- Tasks:
A – In the article on Safeco Field's retractable roof, how much does the steel roof weigh?
B – Pick up the article on Safeco Field's retractable roof after its final sentence and carry it forward.

Seattle gets plenty of rain, so it proves only fitting that the city’s baseball team plays in the only North American stadium fitted with an umbrella.

When designing Safeco Field and preparing it for its 1999 opening, NBBJ architect Dan Meis, now with Woods Bagot, had to give the field—and fans—protection from the rain, but move the roof design and interior stadium ambiance as far away from a Kingdome-esque feeling as a Ken Griffey Jr. home run blast.

“The technology of retractable roofs was pretty novel at the time,” Meis told SI.com. “There had been a few. With Safeco, the realization early on was whether it rains or not, (a roof) protects the ability to sell season tickets. It was seen as pretty critical.”

But in no way could designers create a heavy, ominous dome, especially given the countrywide success of the new style of open parks at the time and the local fans’ collective understanding of the concrete monstrosity that was the Kingdome. Couple those cultural persuasions with a goal of fitting Safeco into the historical context of neighboring Pioneer Square, and for Meis, the question became: “Can you do this big roof and not make it feel like this giant monster?”

Cue the umbrella.

“I think (the roof) is really unique, more like an umbrella,” he said. “You can really put it away.”

But part of what makes the nine-acre, 22-million-pound steel roof seem not so daunting was stadium placement. The final site selection near Seattle’s industrial port and adjacent to a bevy of working train tracks was not only necessitated by the roof, but also led the design of the roof.

- Provided data:
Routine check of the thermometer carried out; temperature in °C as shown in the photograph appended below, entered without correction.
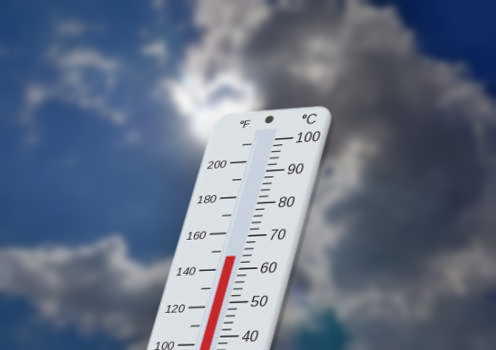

- Results of the tasks:
A – 22 million pounds.

B –
With the large port cranes nearby, designers wove that industrial theme into the three-paneled roof aesthetic and used the open space above the BNSF Railway tracks as a place to slide and stack the roof, a luxury not often available in urban locations. While a small portion of the roof still hovers over the far rightfield seats, the roof itself—on 128 steel wheels powered by electric motors—neatly tucks away atop the tracks, allowing trains to pass below while whistling their presence.

Most retractable roofs serve to seal a building and guarantee an interior temperature, but in Seattle, the purpose of the roof was solely about protecting the field from rain. With that point in place, the umbrella-styled design let architects create more open areas to see in and out of the ballpark to let fresh air freely waft through the stadium and make the roof feel less like a hulking object.

Safeco Field may still have oceans of steel atop its seating bowl when the rain comes, but none of it feels dome-y. Instead, the field and fans stay dry, enjoy the natural temperature and can put the roof away when not needed. Just like they do with their umbrellas.

Tim Newcomb covers stadiums, design and gear for Sports Illustrated. Follow him on Twitter at @tdnewcomb.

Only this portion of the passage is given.